Kitabı oku: «Bostan», sayfa 4
Memun ile Cariyesinin Hikâyesi
Hilafet sırası Memun’a eriştiği zaman ay yüzlü bir cariye satın aldı. Bu cariyenin yüzü güneşe, teni gül fidanına benziyordu. Şivesi, işvesi de akilane idi.
Elini âşıklarının kanlarına batırmış, onun için parmaklarının uçları hünnap rengini almıştı.
Sofuları baştan çıkaran rastıklı kaşları, güneşe mukabil kudret yayı (kavs-i kuzah) gibi idi.
Gece oldu. Memun halvete girdi. Fakat o huri yavrusu bebecik, Memun’a ram olmadı. Memun çok hiddetlendi. Cariyesinin başını Cevzâ gibi iki parça etmek istedi.
Cariye, Memun’un kızdığını anlayınca: İşte başım, kes at. Fakat benimle yatma!” dedi.
Memun sordu: “Ne yaptım da seni incittim, benim nemi beğenmedin?”
Cariye: “Beni öldürsen, ikiye biçsen seni istemem,” dedi. “Ağzının kokusuna dayanamıyorum. Kılıç bir kere öldürür, ok bir kere saplanır. Fakat ağız kokusu insanı mütemadiyen öldürür.”
Cariyeden bu sözü işiten Memun acındı, incindi. Bütün gece bu ağız kokmasının çaresini düşündü, uyuyamadı. Sabah olunca, gerek Bağdat’ta gerek başka memleketlerde bulunan tekmil ukalayı, hükemayı, etıbbayı toplattı. Aralarında muhtelif şeyler üzerinde, fakat arada ağız kokması hakkında da mübahaseler yaptırdı. Bu sayede sezdirmeyerek ağız kokusunu gidermek için en mühim ilacı öğrendi, kullandı, ağız kokusu geçti.

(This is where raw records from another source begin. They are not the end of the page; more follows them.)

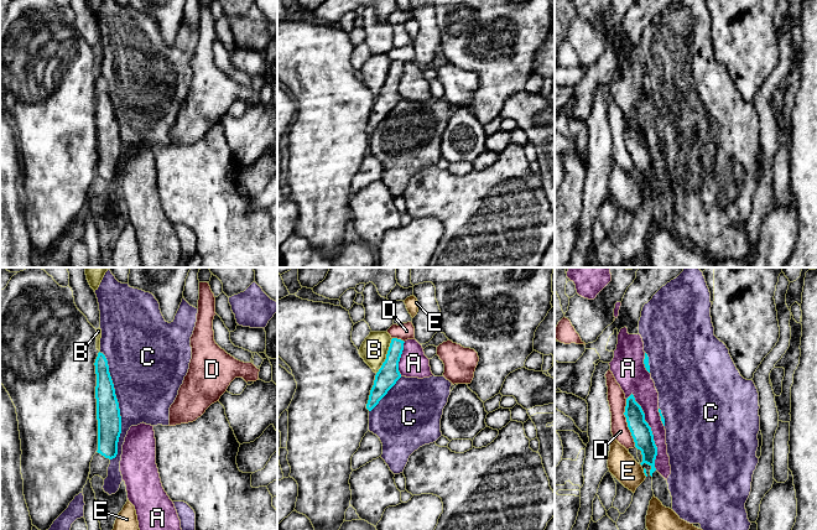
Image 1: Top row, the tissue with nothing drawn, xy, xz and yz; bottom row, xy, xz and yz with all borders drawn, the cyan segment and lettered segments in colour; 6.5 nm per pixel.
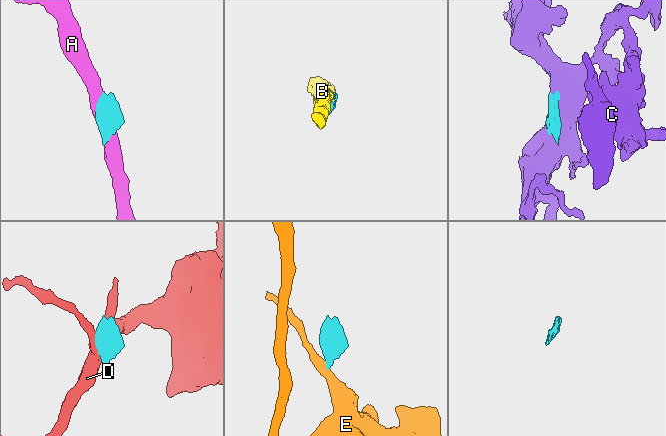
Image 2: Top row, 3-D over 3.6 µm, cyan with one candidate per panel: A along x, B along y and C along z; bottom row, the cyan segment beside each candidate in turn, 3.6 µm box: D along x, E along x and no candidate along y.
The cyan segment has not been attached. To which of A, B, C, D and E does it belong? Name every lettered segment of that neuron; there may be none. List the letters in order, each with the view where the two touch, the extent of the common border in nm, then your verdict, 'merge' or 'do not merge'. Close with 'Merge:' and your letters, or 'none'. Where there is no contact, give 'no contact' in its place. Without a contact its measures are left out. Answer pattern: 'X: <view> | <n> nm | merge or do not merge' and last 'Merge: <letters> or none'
A: yz | 550 nm | do not merge
B: xz | 260 nm | do not merge
C: xy | 700 nm | do not merge
D: yz | 320 nm | do not merge
E: yz | 50 nm | do not merge
Merge: none

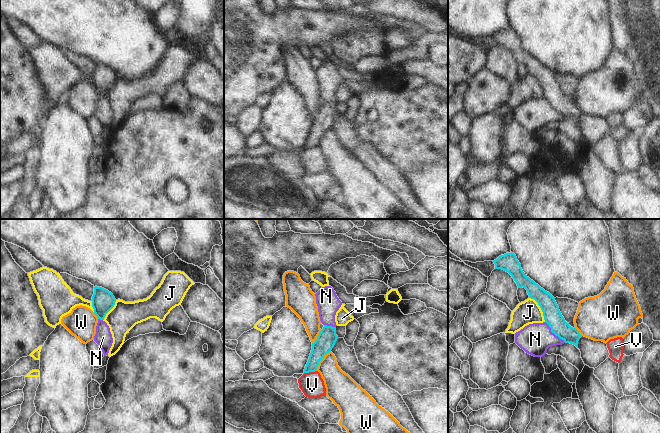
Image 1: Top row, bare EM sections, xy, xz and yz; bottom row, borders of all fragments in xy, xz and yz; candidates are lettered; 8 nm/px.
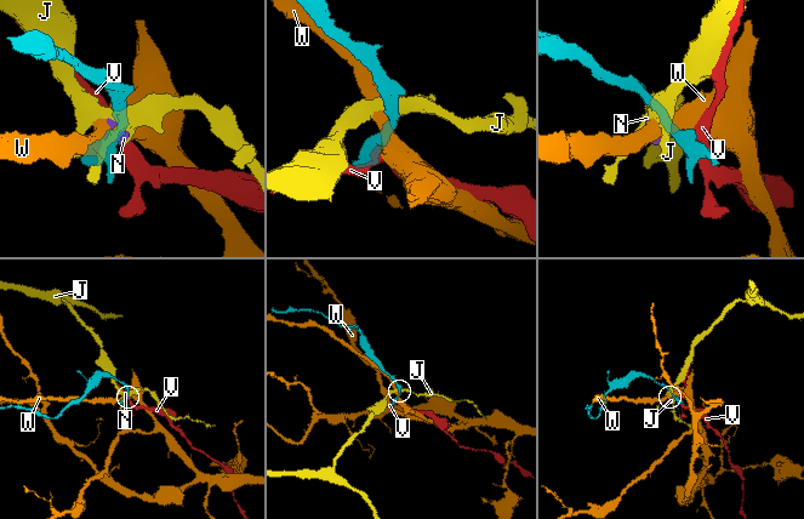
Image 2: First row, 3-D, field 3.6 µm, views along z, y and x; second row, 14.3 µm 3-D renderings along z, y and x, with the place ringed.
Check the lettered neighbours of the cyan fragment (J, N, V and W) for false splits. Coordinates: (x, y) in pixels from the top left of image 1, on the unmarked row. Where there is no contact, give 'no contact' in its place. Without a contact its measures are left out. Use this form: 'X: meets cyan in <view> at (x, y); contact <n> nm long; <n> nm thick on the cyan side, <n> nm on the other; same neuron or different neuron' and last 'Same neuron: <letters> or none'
J: meets cyan in yz at (540, 83); contact 240 nm long; 140 nm thick on the cyan side, 190 nm on the other; different neuron
N: meets cyan in yz at (553, 108); contact 240 nm long; 140 nm thick on the cyan side, 240 nm on the other; different neuron
V: meets cyan in xz at (309, 147); contact 100 nm long; 150 nm thick on the cyan side, 190 nm on the other; different neuron
W: meets cyan in xz at (321, 135); contact 200 nm long; 150 nm thick on the cyan side, 220 nm on the other; different neuron
Same neuron: none

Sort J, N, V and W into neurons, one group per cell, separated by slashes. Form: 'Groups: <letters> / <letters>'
Groups: J / N / V / W.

Memun evvela cariyesinin sözüne kızmıştı. Fakat o söz üzerine tedavi ile o fena kokudan kurtulduğu, ağzı gonca gül gibi güzel kokulu olduğu için cariyenin sözünden memnun oldu. Cariyeye sarayda büyük bir mevki verdi. Onun hakkında: “Bu benim ayıbımı yüzüme karşı söyledi; bu benim dostumdur.” derdi.
Bence: “Senin yolunda şöyle bir kuyu vardır.” diyen adam senin hayırhahındır.
Yolunu şaşırmış bir kimseye: “İyi gidiyorsun.” demek, büyük zulümdür.
Çok kere olur ki, kendisine ayıbı söylenilmeyen kimse cahillik ayıbını hüner sayar.
Bir kimseye sekmunya1 lazım ise ona: “Bal tatlıdır, şeker emsalsizdir.” demeyin.
Bir eczacı bir gün ne güzel söylemiş: “Sana şifa lazım ise acı ilaç iç.”
Eğer sana faydalı bir şerbet lazımsa Sadi’den acı nasihat ilacı al. Sadi’nin nasihati marifet eleğiyle elenmiş, söz balı ile karıştırılmıştır.
Zalim Padişah ile Sadık Dervişin Hikâyesi
İşittim ki, bir fakir, bir padişah huzurunda doğru bir söz söylemiş, bu söz o büyük padişaha dokunmuş, onu incitmiş. Padişah da azametini, kudretini göstermek için, fakiri zindana attırmıştı. Dostlarından biri hapishanedeki fakire gizlice: “A kardeş, sen de o sözü söylememeliydin.” demiş.
Buna karşı fakir: “Cenabıhakk’ın emrini tebliğ etmek ibadettir. Zindandan korkmam, çünkü zindan bir saatlik bir iştir!” cevabını vermiş.
Fakir ile dostunun bu konuştuklarını birisi duymuş ve hemen padişaha yetiştirmiş.
Padişah gülmüş: “Zavallı, yanlış düşünüyor; ‘zindan bir saatlik iştir,’ diyor. Bilmiyor ki, o hapishanede ölecektir.” demiş.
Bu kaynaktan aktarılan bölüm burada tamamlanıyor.